Devon Energy to Sell "Non-Core" Canadian Assets for $2.8 Billion

Three months after inking a $6 billion all-cash deal to acquire 82,000 net acres in the Eagle Ford oil play in Texas, Devon Energy (NYSE: DVN  ) announced today it has sold the majority of its "non-core" Canadian assets to Canadian Natural Resources (NYSE: CNQ  ) for $2.8 billion. Devon's Horn River, Lloydminster, and thermal heavy oil resources are excluded from the deal.

After repatriating the proceeds of today's sale, which is expected to close in the second quarter, Devon said it should net approximately $2.7 billion from the transaction. The company said that net proceed will be used to pay down debt associated with its Eagle Ford acquisition. The Eagle Ford deal, according to Devon, is on track to close this quarter.

According to today's impressive fourth-quarter and full-year 2013 earnings report, Devon has $6.1 billion in cash and equivalents on its balance sheet as of Dec. 31, 2013. Also, to help fund the Eagle Ford deal, Devon said it issued a total of $2.25 billion in short-term senior notes in December of last year, in two-, three-, and five-year issuances, and agreed to a $2 billion senior term loan, which it has yet to drawn upon.
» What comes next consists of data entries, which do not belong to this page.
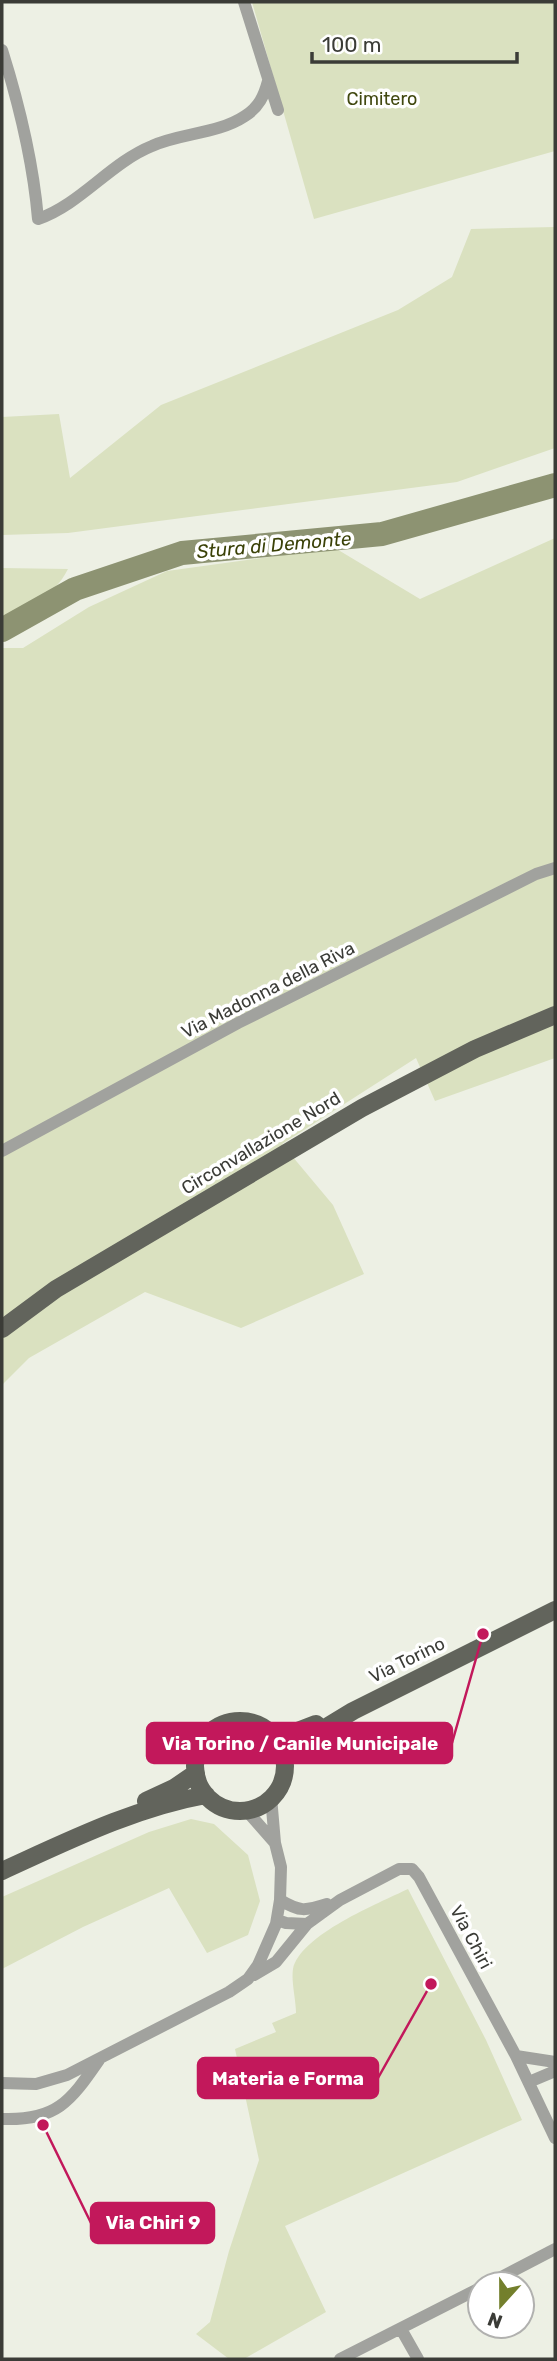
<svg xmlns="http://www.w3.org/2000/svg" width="557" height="2361" viewBox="0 0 557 2361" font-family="Rubik,sans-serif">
<rect width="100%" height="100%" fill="#edf0e4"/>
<path fill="#dae1c0" d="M252,2H555V151L314,219Z
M555,227V448L457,482L68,533L2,535V417L59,414L70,478L161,405L398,310L452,277L471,229Z
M555,538V1058L435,1101L416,1058L282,1144L333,1205L364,1274L241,1328L145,1292L29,1358L2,1385V648H23L89,607L167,571L335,548L420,599Z
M2,568L68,569C52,600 30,603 2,617Z
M191,1819L214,1824L248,1855L260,1901L248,1935L207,1953L169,1888L83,1927L2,1969V1897L149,1832Z
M408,1889L486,2040L522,2120L285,2226L326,2312L244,2359H229L196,2334L210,2322L229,2251L259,2160L235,2049L276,2032L272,2023L296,2013C296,2000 291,1982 293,1969C300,1935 379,1903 408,1889Z"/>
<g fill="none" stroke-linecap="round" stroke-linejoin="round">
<path stroke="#8d9372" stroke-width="24" d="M2,630L75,589L182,553L382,534L555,485"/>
<path stroke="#a1a29e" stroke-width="12" d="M244,2L278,110
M2,50C19,104 33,161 38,219C81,204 110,163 152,146C181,133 218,134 245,116C259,107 264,96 268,81
M2,1151L238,1023L536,874L555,868
M246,1810L275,1843
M280,1900C300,1912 305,1911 327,1904
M277,1920L286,1923L307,1924L340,1900L399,1869H412L419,1877L516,2056L555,2138
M254,1975L276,1962L307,1924
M516,2056L555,2062
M529,2082L555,2071
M2,2083L36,2084L67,2075L229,1992L248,1979L258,1965L276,1924L280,1900L281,1867L275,1843L271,1797
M2,2119C56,2121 70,2102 99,2060
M488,2284L555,2249
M401,2329L418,2359
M340,2359L480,2288"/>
<path stroke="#62645c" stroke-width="18" d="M2,1329L56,1289L362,1108L475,1049L555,1015
M195 1766a45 45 0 1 1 90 0a45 45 0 1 1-90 0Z
M273,1735L290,1734L316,1724
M284,1760L302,1742L353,1711L555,1610
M146,1801L174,1788L196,1773
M2,1871C68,1841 134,1808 206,1795"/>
</g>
<g text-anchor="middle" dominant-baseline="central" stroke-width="7" stroke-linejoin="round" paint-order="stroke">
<g font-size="18" fill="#414810" stroke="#fff">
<text x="382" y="99">Cimitero</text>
</g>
<g font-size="18" fill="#3b3c37" stroke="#fff">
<text transform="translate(268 990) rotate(-27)">Via Madonna della Riva</text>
<text transform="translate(261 1143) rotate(-31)">Circonvallazione Nord</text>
<text transform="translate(407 1660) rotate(-26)">Via Torino</text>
<text transform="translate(471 1937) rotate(62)">Via Chiri</text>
</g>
<g font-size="19" font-style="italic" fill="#3a4107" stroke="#fff">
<text transform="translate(274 545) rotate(-5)">Stura di Demonte</text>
</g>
</g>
<path fill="none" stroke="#c2185b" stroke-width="2.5" d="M483 1634L452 1743M431 1984L378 2078M43 2125L91 2223"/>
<g fill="#c2185b" stroke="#fff" stroke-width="2.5">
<circle cx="483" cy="1634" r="7"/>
<circle cx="431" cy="1984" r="7"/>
<circle cx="43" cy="2125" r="7"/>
</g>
<g fill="#c2185b" stroke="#c2185b" stroke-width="2.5">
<rect x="147" y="1723" width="305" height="40" rx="7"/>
<rect x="198" y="2058" width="180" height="40" rx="7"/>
<rect x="91" y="2203" width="123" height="40" rx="7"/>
</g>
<g font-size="19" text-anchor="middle" font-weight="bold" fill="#fff">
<text x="300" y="1750">Via Torino / Canile Municipale</text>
<text x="288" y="2085">Materia e Forma</text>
<text x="153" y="2229">Via Chiri 9</text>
</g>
<rect width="557" height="2361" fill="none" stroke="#3b3c37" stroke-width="7"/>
<g transform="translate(501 2305) rotate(201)"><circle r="33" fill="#ffffff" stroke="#b1b1af" stroke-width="2"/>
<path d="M0-5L12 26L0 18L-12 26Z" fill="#737f2c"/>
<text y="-10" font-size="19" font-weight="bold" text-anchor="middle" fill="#3b3c37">N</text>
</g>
<path d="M312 52v10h205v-10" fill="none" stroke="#3b3c37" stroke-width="3.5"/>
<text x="322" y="52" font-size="21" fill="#3b3c37" stroke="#ffffff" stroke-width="5" paint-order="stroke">100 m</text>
</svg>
Commenting on today's asset sale, Devon President and CEO John Richels said, "This tax-efficient transaction provides for a clean exit from our Canadian conventional business at a value of nearly 7 times 2013 EBITDA [earnings before interest, taxes, depreciation, and amortization], a substantial premium compared to Devon's current trading multiple." By comparison, Devon paid approximately two and a half times 2015 EBITDA for the Eagle Ford assets.

The assets Canadian Natural Resources will gain in the transaction are located near its existing operations in western Canada, and include estimated natural gas production of 383 million cubic feet per day, 10,800 barrels of light crude oil per day, and 12,000 barrels a day of natural gas liquids (NGLs). The deal also includes six natural gas plants, four operating oil batteries, and royalty revenue expected to generate $75 million in 2014. Added to its existing royalties, Canadian Resources now expects $140 million to $150 million in royalty cash flows this year.